清晨,归城东门,薄雾未散,石阶已挤满人。
小信抱着一箱春风帖,像抱着烫手烧饼,扔不得、放不下。
他缩在台阶最高处,怀里的纸,是他唯一的铠甲。
可今天,这铠甲,不发了。
“李守说……不发了。”
他声音小得像蚊子哼,自己都快听不见。
人群静了半息,瞬间炸锅!
“啥?不发了?”拄拐老汉蹦起来,唾沫星子喷小信一脸,“昨儿城楼还挂‘春风送暖’,今儿就断粮?耍猴呢!”

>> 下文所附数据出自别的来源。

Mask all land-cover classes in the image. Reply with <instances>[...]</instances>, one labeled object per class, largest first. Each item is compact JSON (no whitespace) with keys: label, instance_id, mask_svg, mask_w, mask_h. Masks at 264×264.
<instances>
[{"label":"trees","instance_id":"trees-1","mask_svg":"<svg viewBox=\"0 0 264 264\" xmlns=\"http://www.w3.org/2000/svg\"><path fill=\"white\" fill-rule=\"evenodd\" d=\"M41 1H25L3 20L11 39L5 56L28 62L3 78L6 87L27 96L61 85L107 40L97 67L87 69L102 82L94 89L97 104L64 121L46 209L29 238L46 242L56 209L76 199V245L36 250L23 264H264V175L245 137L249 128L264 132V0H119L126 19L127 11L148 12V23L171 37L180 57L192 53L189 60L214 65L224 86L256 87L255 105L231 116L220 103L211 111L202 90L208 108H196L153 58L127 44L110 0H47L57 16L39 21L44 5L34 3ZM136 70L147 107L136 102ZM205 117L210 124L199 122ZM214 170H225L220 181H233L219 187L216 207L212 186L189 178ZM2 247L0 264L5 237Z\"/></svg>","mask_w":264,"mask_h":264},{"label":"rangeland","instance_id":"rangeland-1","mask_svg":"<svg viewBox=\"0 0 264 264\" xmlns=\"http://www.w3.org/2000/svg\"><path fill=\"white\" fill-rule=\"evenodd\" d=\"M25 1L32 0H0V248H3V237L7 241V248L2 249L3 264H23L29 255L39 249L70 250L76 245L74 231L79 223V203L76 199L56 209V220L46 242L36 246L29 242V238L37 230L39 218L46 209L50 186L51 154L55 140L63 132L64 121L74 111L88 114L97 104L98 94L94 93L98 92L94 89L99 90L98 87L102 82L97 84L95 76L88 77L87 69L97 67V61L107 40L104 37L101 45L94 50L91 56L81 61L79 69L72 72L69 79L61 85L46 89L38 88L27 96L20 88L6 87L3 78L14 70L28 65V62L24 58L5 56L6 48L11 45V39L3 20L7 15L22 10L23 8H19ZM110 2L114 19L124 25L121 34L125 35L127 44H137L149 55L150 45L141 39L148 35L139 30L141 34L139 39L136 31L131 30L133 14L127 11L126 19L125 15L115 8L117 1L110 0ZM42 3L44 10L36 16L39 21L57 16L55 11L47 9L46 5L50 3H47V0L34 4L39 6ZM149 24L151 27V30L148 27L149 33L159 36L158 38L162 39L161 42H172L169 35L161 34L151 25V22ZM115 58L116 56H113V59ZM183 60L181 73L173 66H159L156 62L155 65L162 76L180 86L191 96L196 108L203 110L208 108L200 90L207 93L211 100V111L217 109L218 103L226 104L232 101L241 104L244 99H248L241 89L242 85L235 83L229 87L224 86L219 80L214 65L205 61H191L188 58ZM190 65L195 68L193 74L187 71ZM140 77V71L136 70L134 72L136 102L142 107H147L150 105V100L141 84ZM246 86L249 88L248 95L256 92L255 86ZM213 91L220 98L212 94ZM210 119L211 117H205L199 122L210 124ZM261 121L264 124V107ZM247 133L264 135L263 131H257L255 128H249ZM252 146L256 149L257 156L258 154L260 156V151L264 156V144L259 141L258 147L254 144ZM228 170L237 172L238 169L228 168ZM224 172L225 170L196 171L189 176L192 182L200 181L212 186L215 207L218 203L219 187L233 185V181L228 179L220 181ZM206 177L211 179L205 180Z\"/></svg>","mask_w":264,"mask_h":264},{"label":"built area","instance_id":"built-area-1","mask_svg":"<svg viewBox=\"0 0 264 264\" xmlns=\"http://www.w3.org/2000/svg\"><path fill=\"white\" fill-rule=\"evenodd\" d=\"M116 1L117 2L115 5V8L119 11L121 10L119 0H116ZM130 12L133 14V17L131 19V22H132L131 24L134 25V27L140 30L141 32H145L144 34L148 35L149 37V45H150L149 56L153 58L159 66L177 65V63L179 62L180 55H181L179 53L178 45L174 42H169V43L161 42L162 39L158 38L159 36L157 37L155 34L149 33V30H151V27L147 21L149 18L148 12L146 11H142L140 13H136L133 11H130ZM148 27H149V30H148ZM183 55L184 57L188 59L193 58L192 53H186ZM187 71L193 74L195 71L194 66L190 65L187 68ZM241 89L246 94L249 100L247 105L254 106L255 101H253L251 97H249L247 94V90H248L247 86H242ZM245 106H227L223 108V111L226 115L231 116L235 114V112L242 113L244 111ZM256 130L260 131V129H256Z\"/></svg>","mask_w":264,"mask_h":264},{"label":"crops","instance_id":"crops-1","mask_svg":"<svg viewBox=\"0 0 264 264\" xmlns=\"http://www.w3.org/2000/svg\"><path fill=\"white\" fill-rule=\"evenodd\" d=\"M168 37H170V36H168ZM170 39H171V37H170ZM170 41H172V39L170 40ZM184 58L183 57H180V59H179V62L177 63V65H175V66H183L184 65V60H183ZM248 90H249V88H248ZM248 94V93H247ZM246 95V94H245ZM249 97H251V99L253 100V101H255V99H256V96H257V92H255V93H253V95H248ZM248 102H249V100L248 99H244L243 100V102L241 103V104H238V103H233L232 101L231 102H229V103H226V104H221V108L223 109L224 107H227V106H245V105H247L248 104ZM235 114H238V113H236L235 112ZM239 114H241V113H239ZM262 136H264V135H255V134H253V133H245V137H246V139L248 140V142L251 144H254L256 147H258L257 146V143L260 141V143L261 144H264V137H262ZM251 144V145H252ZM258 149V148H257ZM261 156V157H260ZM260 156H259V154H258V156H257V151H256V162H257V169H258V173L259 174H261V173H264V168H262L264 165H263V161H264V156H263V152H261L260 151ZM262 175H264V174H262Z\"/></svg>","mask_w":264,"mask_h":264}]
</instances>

“我闺女拿帖当嫁妆底稿,差三张凑不齐!”妇人叉腰大吼,“李不归被胡人公主迷昏头了?连民心都不要了?”
箱子被推得倾斜,几张帖飘落地上,瞬间被抢、被撕!
纸片如雪纷飞,像一场荒诞葬礼,祭的是刚燃起的希望。
小信蹲在地上,手指发抖捡残纸,泥嵌进指甲缝。
他想哭,可眼泪憋了回去——
李不归昨夜的话还在耳边:
“小信,沉默不是认输,是给风暴腾地方。”
他猛地抬头,看见阶上立着个青衣文士,袖口绣银鹤,干净得不像走江湖。
那人一声冷笑:
“胡女一来,汉人命都不要了?停发春风帖,就是心向蛮夷!归城迟早变胡风牧野!”
小信张张嘴,发不出声。
他认得这人——陆正言的门生,满口仁义,专靠煽风点火升官的清流嘴炮。
千里之外,朝堂之上。
这人的师父陆正言,正跪在金砖上,哭得比死了亲娘还凶。
“陛下!”他一头磕下去,额头闷响,“李不归停帖,不是天灾,是被胡女蛊惑!其心已叛,其行可诛!”
他抖开一卷“民书”,声泪俱下:
“归城百姓泣血上书!求陛下废春风之盟,还我汉家乾坤!”
龙椅上,皇帝皱眉,目光扫向殿角。
苏轻烟银甲未卸,刚从北线赶回。
她正要开口,被陆正言一句话堵死:
“苏将军久驻边关,怕也被春风吹迷心窍,分不清敌我了!”
她冷笑,指尖掐进掌心,终究一言不发。
皇帝沉吟良久,点头:
“准奏。钦差即日赴边,彻查春风之盟是否动摇国本。”
退朝后,陆正言回府,甩袖饮茶,嘴角翘成偷鸡狐狸。
“民心如火。”他对幕僚冷笑,“我添柴,他救火。烧不死他,也烧净他名声。钦差一到,李不归千夫所指,皇帝都保不住!”
夜色如墨,泼遍边关。
老犁的三亩田垄,一夜被铲成泥潭。
胡人老牧的牛圈被泼粪水,门板红漆写两个大字:汉贼。
老犁蹲在泥里,手抖得像秋风叶。
不是怕,是心寒。
他和胡牧合耕两年,牛共牵,种共播,孩子一起放羊。
不求封侯,只求一口安稳饭。
“我们……只是想活。”
他喃喃,轻得怕惊醒黑夜。
第二天,他牵牛到地头,准备退田回乡。
牛角上的红布,还是分地时系的,早已褪色。
“老伯!”
小信从坡上冲下,气喘如牛,一把拦在牛头前:
“不能走!”
他从怀里掏出一张皱巴巴、沾着泥的春风帖,塞进老犁手里。
“李守说,风停了,人才能听见自己心跳。”小信喘着,眼神亮得吓人,“真正的春风,不是贴墙上的纸,是种在土里的念想。”
老犁愣住。
他低头看残破的纸,“春风”二字被泥晕开,却依旧倔强相连。
他忽然想起昨夜梦——儿子在边军托梦:
“爹,我吃上白米饭,还分了地。”
他缓缓跪下,把帖折好,压进牛角红布里,像藏一颗种子。
然后,扶起犁,重新下地。
一犁,破土。
两犁,生根。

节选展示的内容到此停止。